== Work required ==
Copy the items starting with the line that contains "Segment every instance" and going on through the end of the items, changing "JSON list" to "JSON array" and keeping everything else the same. Leave the pictures out.

== Records for this task ==
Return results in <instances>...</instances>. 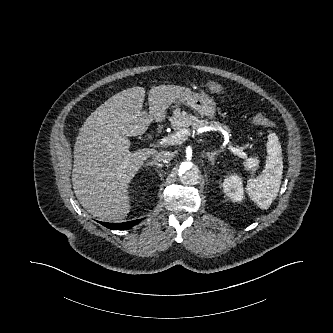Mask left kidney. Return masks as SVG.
<instances>
[{"label":"left kidney","instance_id":"1","mask_svg":"<svg viewBox=\"0 0 333 333\" xmlns=\"http://www.w3.org/2000/svg\"><path fill=\"white\" fill-rule=\"evenodd\" d=\"M223 191L233 202L241 203L244 200L243 183L238 175H230L224 179Z\"/></svg>","mask_w":333,"mask_h":333}]
</instances>
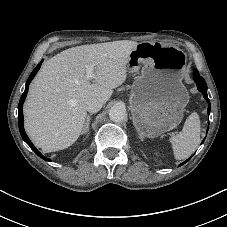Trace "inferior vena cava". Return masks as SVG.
Segmentation results:
<instances>
[{"mask_svg": "<svg viewBox=\"0 0 227 227\" xmlns=\"http://www.w3.org/2000/svg\"><path fill=\"white\" fill-rule=\"evenodd\" d=\"M103 100L100 98H91L85 103V108L90 113L99 111L103 106Z\"/></svg>", "mask_w": 227, "mask_h": 227, "instance_id": "obj_1", "label": "inferior vena cava"}]
</instances>
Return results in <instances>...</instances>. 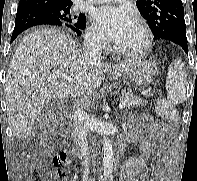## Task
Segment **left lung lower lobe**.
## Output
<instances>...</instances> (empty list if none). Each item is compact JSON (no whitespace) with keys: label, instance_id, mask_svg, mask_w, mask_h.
Wrapping results in <instances>:
<instances>
[{"label":"left lung lower lobe","instance_id":"obj_1","mask_svg":"<svg viewBox=\"0 0 197 181\" xmlns=\"http://www.w3.org/2000/svg\"><path fill=\"white\" fill-rule=\"evenodd\" d=\"M168 40L180 45L188 55L186 31H176L169 35Z\"/></svg>","mask_w":197,"mask_h":181}]
</instances>
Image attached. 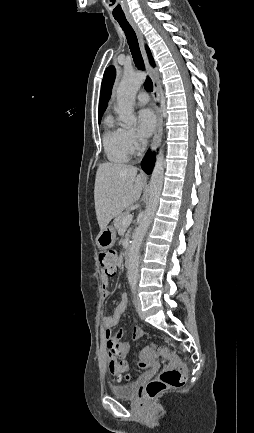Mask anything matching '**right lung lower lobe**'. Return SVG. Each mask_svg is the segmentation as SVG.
I'll list each match as a JSON object with an SVG mask.
<instances>
[{"instance_id":"1","label":"right lung lower lobe","mask_w":254,"mask_h":433,"mask_svg":"<svg viewBox=\"0 0 254 433\" xmlns=\"http://www.w3.org/2000/svg\"><path fill=\"white\" fill-rule=\"evenodd\" d=\"M155 163V153L147 152L145 158L142 161V168L147 173L150 174L152 172L153 166Z\"/></svg>"}]
</instances>
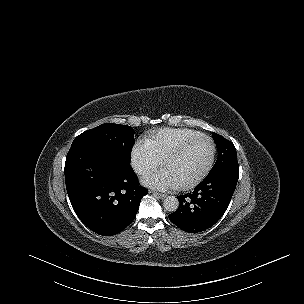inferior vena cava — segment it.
<instances>
[{
	"mask_svg": "<svg viewBox=\"0 0 304 304\" xmlns=\"http://www.w3.org/2000/svg\"><path fill=\"white\" fill-rule=\"evenodd\" d=\"M134 170L137 174L144 173L147 169L144 166H141L139 164L135 165Z\"/></svg>",
	"mask_w": 304,
	"mask_h": 304,
	"instance_id": "obj_1",
	"label": "inferior vena cava"
}]
</instances>
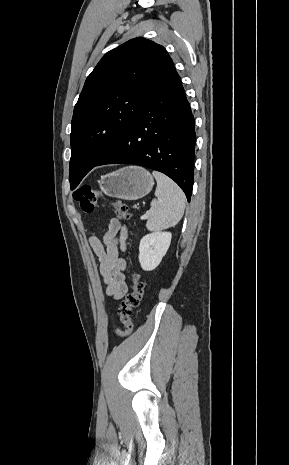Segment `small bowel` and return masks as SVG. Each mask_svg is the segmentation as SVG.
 Here are the masks:
<instances>
[{
    "mask_svg": "<svg viewBox=\"0 0 289 465\" xmlns=\"http://www.w3.org/2000/svg\"><path fill=\"white\" fill-rule=\"evenodd\" d=\"M125 237L126 231L121 223L116 219H111L105 231L89 239L90 246L99 262L105 292L113 299H121L128 291L124 273L125 262L120 257Z\"/></svg>",
    "mask_w": 289,
    "mask_h": 465,
    "instance_id": "small-bowel-1",
    "label": "small bowel"
}]
</instances>
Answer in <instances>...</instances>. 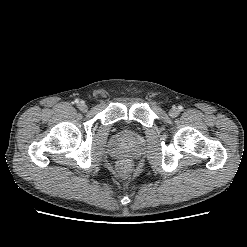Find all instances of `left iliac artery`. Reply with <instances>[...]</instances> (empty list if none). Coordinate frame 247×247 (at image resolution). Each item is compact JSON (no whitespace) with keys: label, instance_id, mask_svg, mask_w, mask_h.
Returning a JSON list of instances; mask_svg holds the SVG:
<instances>
[{"label":"left iliac artery","instance_id":"44dca946","mask_svg":"<svg viewBox=\"0 0 247 247\" xmlns=\"http://www.w3.org/2000/svg\"><path fill=\"white\" fill-rule=\"evenodd\" d=\"M178 108H179V110H182L183 109L182 106H179Z\"/></svg>","mask_w":247,"mask_h":247}]
</instances>
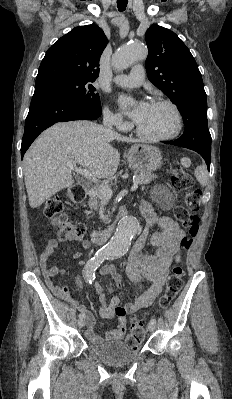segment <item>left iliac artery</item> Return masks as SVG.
Instances as JSON below:
<instances>
[{
    "mask_svg": "<svg viewBox=\"0 0 232 399\" xmlns=\"http://www.w3.org/2000/svg\"><path fill=\"white\" fill-rule=\"evenodd\" d=\"M118 256V254L117 253H110V254H108V258L110 259V260H113L115 257H117ZM150 323L151 324H155L156 323V319L155 318H151L150 319Z\"/></svg>",
    "mask_w": 232,
    "mask_h": 399,
    "instance_id": "1",
    "label": "left iliac artery"
}]
</instances>
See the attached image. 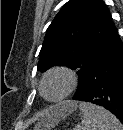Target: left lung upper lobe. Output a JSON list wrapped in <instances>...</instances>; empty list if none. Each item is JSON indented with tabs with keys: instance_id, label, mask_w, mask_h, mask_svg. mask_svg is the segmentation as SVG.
Wrapping results in <instances>:
<instances>
[{
	"instance_id": "obj_1",
	"label": "left lung upper lobe",
	"mask_w": 123,
	"mask_h": 130,
	"mask_svg": "<svg viewBox=\"0 0 123 130\" xmlns=\"http://www.w3.org/2000/svg\"><path fill=\"white\" fill-rule=\"evenodd\" d=\"M118 37L102 0H69L48 27L39 53L38 71L59 65L77 69V97L99 55Z\"/></svg>"
}]
</instances>
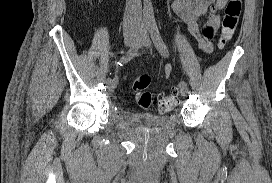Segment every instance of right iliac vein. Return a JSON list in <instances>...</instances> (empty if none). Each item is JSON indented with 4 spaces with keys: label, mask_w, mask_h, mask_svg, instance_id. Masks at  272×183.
I'll return each mask as SVG.
<instances>
[{
    "label": "right iliac vein",
    "mask_w": 272,
    "mask_h": 183,
    "mask_svg": "<svg viewBox=\"0 0 272 183\" xmlns=\"http://www.w3.org/2000/svg\"><path fill=\"white\" fill-rule=\"evenodd\" d=\"M138 40L136 31L134 30H130L125 32L124 34V45L126 47H130L132 45H134ZM106 88L108 89V91H113L116 88L117 85V81H109L106 80Z\"/></svg>",
    "instance_id": "63e3f726"
}]
</instances>
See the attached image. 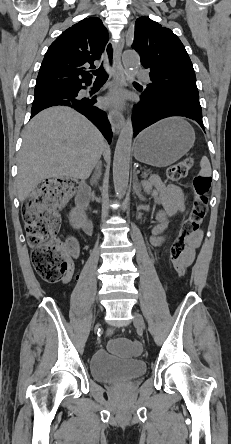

== Written answer ==
Segment every instance of right iliac vein. Return a JSON array in <instances>...</instances> (empty if none). Each item is JSON indented with 4 spaces with keys: label, mask_w, mask_h, mask_svg, instance_id. Masks at  272×183.
I'll return each mask as SVG.
<instances>
[{
    "label": "right iliac vein",
    "mask_w": 272,
    "mask_h": 183,
    "mask_svg": "<svg viewBox=\"0 0 272 183\" xmlns=\"http://www.w3.org/2000/svg\"><path fill=\"white\" fill-rule=\"evenodd\" d=\"M138 40L136 31L134 30H130L125 32L124 34V45L126 47H130L132 45H134ZM106 88L108 89V91H113L116 88L117 85V81H109L106 80Z\"/></svg>",
    "instance_id": "63e3f726"
}]
</instances>
See the attached image. 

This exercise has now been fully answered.